L’autre point réussi, ce sont les combats. On attendait pas du tout le studio sur ce terrain-là, ils offrent pourtant un jeu dynamique et plutôt surprenant. Qu’on se batte au corps-à-corps, à distance avec un fusil ou de la magie, les combats sont vifs, agréable en main et variés dans les approches possibles. Comme on peut s’équiper de deux sets d’armes, il est tout à fait possible de jouer un guerrier magicien qui bourrine avec tous ses sorts de zone et finit le combat en rentrant dans la mêlée avec son épée à deux mains. L’esquive est très très forte dans le jeu, dans le sens où vous pouvez avoir tout misé sur la magie, rien sur la défense ou le nombre de points de vie, et vous en sortir sans trop de bobos malgré tout.

Screenshot Avowed

Ceci étant dit, j’ai pu constater deux problèmes, le premier étant perceptible dès le début et le deuxième au bout d’une dizaine d’heures de jeu. Déjà, les adversaires sont régulièrement des gros sacs à PV, notamment les boss : on a vraiment l’impression de les chatouiller et certains combats prennent de longues minutes à se terminer. Quelques-uns ont des patterns intéressants et les combats sont bien mis en scène, mais ils s’éternisent à cause de leur nombre de points de vie qui n’exige pas de stratégie particulière, simplement de bourriner encore et encore. Pire, ils prennent parfois des potions pour faire durer l’attente ! Ça en devient presque rageant. Par ailleurs, les ennemis n’étant pas adaptés à notre niveau, mais déterminés par la zone où ils se trouvent, il est possible de tomber sur de simples adversaires contre lesquels on ne fait aucun dégât. On peut y venir à bout en étant vigilant grâce au pouvoir de l’esquive, mais il faut là encore s’armer d’une infinie patience pour les terrasser. Dommage, car la base du combat est agréable, mais éreintante à la longue.

Et quand on cumule ça avec le deuxième problème, on en arrive parfois à pester. L’un des plus gros soucis que j’ai rencontré lors de mon aventure, c’est la répétitivité. Chaque zone est différente, le bestiaire est relativement varié, l’histoire et les quêtes secondaires sont le principal moteur, mais malgré tout Avowed finit par tourner en rond. Que ce soit lors des affrontements ou de l’exploration, on finit par toujours tomber sur les mêmes schémas, les mêmes éléments qu’on connaît. Une fois qu’on a fait le tour des expérimentations niveau armes, qu’on a exploré quelques lieux et qu’on a compris la logique, la surprise n’est que rarement de mise par la suite. Là encore, c’est dommage, car la base est excellente dans les deux cas, mais une certaine lassitude peut finir par prendre le dessus si on n’accroche pas suffisamment à l’histoire. Et là aussi, il y a des choses à dire.

= = = =

Consigne A: D'après le texte, combien de sets d'armes peut-on équiper ?
Consigne B: Reproduisez le passage du texte allant de « L’autre point réussi, ce » à « bobos malgré tout. ».
La liste ci-après n'a aucun rapport avec le texte.

Données de l'exercice:
= = = =

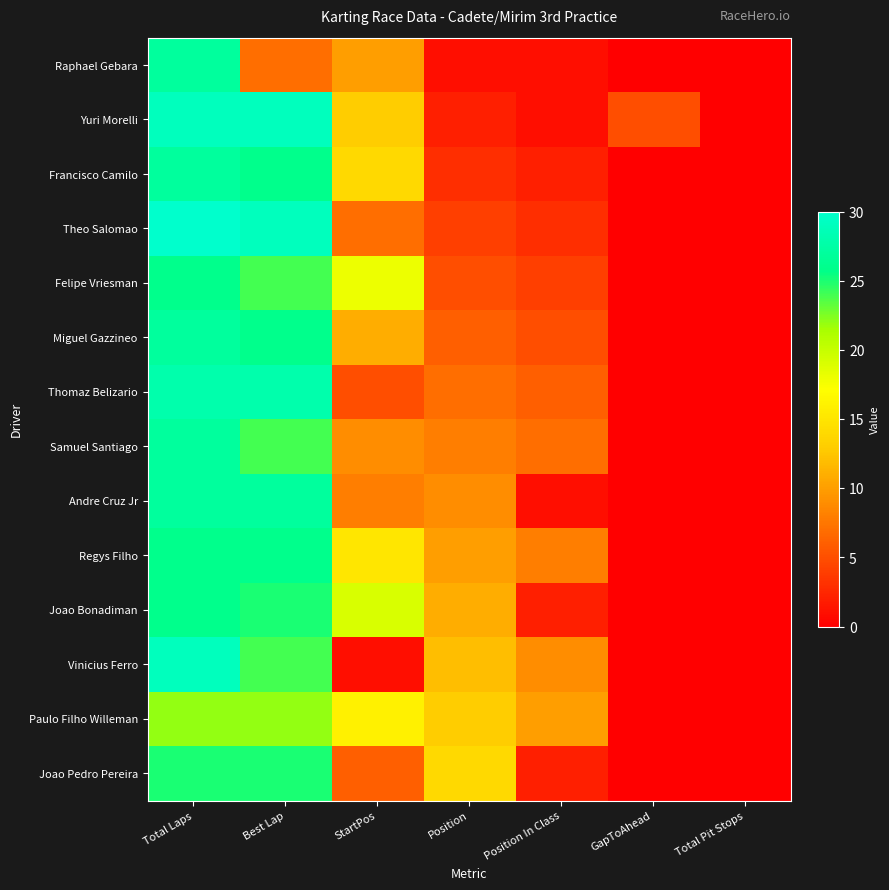

At how many categories does at least one series exceed 19?

2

= = = =

Réponse A: Deux.

Réponse B:
L’autre point réussi, ce sont les combats. On attendait pas du tout le studio sur ce terrain-là, ils offrent pourtant un jeu dynamique et plutôt surprenant. Qu’on se batte au corps-à-corps, à distance avec un fusil ou de la magie, les combats sont vifs, agréable en main et variés dans les approches possibles. Comme on peut s’équiper de deux sets d’armes, il est tout à fait possible de jouer un guerrier magicien qui bourrine avec tous ses sorts de zone et finit le combat en rentrant dans la mêlée avec son épée à deux mains. L’esquive est très très forte dans le jeu, dans le sens où vous pouvez avoir tout misé sur la magie, rien sur la défense ou le nombre de points de vie, et vous en sortir sans trop de bobos malgré tout.